The first section you may see on the table details overview tab is the table schema and a preview of a few rows of the table. By default this feature is disabled to ensure not even a small sample of your data ever leaves your account. If you want this preview enabled, please contact Onehouse support
- Total Records = The total records in this table to date
- Storage Size = The amount of storage space used by this table
- Avg File Size = The average size of the parquet files in this table
- Avg Partition Size = The average size of the partitions in this table
- Total File Groups = The total Hudi file groups in this table (more info)
Table metrics over time shows you the total bytes and records ingested over time. The time window shown on the charts can be adjusted with the filters.
Optimizations Tab
Read more about this tab in the Table Services documentation page.
Operations Tab
Savepoint
Savepoints allow you to retain a point-in-time snapshot of the table.
You can trigger Savepoints for a previous commit, or schedule automatic Savepoints on a daily, weekly, or monthly interval.
Set the Savepoint expiry for how long you want to retain each savepoint. A longer expiry will provide you more flexibility to restore the table, but will increase storage costs.
Restore
After creating Savepoints, you can restore the table to a previous Savepoint. This operation will delete all data committed after the Savepoint, and cannot be undone.
You should pause all Stream Captures for the table while performing a restore, since writing to the table will fail during the restore process. Reading from the table may also fail if you attempt to read data committed after the Savepoint.
Data Quality Quarantine
If there is an issue with a row of data (i.e. incompatible schema) we will write that row to a separate quarantine table so your Stream Capture can continue uninterrupted.
The configurations for Data Quality Quarantine are managed within the Stream Capture that writes to the table.
History Tab
The history tab shows a comprehensive list of operations that have written or modified data inside the table for the last 7 days. Commits, cleaning, clustering, compaction, etc are all shown here. You can click 'Details' on an operation to see more fine grained details about any operation.
Compaction Backlog Tab
Compaction Backlog Monitoring (available for Merge on Read tables only) can help you identify log file build-ups that cause out-of-date data, or identify opportunities to optimize your compaction settings.
For Merge on Read tables, your real-time views will be outdated if data is not compacted. You can identify uncompacted file groups by checking the number of log files and the time of last compaction. If log files are increasing significantly or compaction has not run in a long time on a file group, you should ensure that compaction is running and consider adjusting your compaction strategy.
Partition Insights Tab
Partition Insights can help you optimize your table performance by improving partition schemes. You may also track partition skew and file size issues that affect performance.

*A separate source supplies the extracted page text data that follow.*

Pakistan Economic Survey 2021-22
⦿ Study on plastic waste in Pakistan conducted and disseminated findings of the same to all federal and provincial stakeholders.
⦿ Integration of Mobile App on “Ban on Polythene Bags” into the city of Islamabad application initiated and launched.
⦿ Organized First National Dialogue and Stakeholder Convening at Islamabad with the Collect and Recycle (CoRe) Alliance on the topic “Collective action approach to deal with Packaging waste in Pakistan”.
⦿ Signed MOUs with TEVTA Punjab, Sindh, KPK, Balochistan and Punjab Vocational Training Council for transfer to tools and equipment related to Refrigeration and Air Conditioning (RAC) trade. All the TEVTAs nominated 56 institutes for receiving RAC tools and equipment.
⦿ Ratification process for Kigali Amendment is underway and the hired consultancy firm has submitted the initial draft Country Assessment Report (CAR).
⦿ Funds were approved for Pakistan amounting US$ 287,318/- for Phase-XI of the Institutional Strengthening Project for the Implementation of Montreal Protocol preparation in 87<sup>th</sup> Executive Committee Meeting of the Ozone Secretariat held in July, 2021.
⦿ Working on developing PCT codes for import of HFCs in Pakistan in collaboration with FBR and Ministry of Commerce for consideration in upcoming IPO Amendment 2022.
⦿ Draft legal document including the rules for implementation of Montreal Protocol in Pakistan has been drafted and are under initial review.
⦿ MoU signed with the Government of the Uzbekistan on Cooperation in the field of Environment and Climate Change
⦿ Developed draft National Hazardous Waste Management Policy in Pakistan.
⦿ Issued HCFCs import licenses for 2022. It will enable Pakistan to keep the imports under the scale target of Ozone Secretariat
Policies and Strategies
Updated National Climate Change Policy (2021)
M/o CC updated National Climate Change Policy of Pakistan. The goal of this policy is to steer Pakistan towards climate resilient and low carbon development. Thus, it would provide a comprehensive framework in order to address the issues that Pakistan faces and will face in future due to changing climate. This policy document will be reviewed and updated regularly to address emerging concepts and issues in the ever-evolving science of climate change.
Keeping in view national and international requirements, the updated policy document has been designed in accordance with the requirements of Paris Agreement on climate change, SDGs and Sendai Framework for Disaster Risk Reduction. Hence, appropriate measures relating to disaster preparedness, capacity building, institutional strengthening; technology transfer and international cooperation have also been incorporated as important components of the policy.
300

Onehouse provides insights to identify partition sizing inefficiencies. The Partition Size Distribution chart shows the number of partitions that fall into each size range. Ideally, this chart should look like a bell curve with most partitions near the average size and the range (difference between the max and min partition size) should be small. Data Skew indicates if a partition is significantly smaller or larger in total size than the average partition in the table. Onehouse If you find that the Data Skew is high in magnitude for certain partitions, you may reconsider your partitioning strategy to even out partition sizes.
Small file sizes can lead to poor query performance because they require you to scan more files in order to query data. You can use the p10, p50, etc. file sizes to understand if a partition contains small files. If you identify small files, review your file sizing configs and ensure that these services are running properly.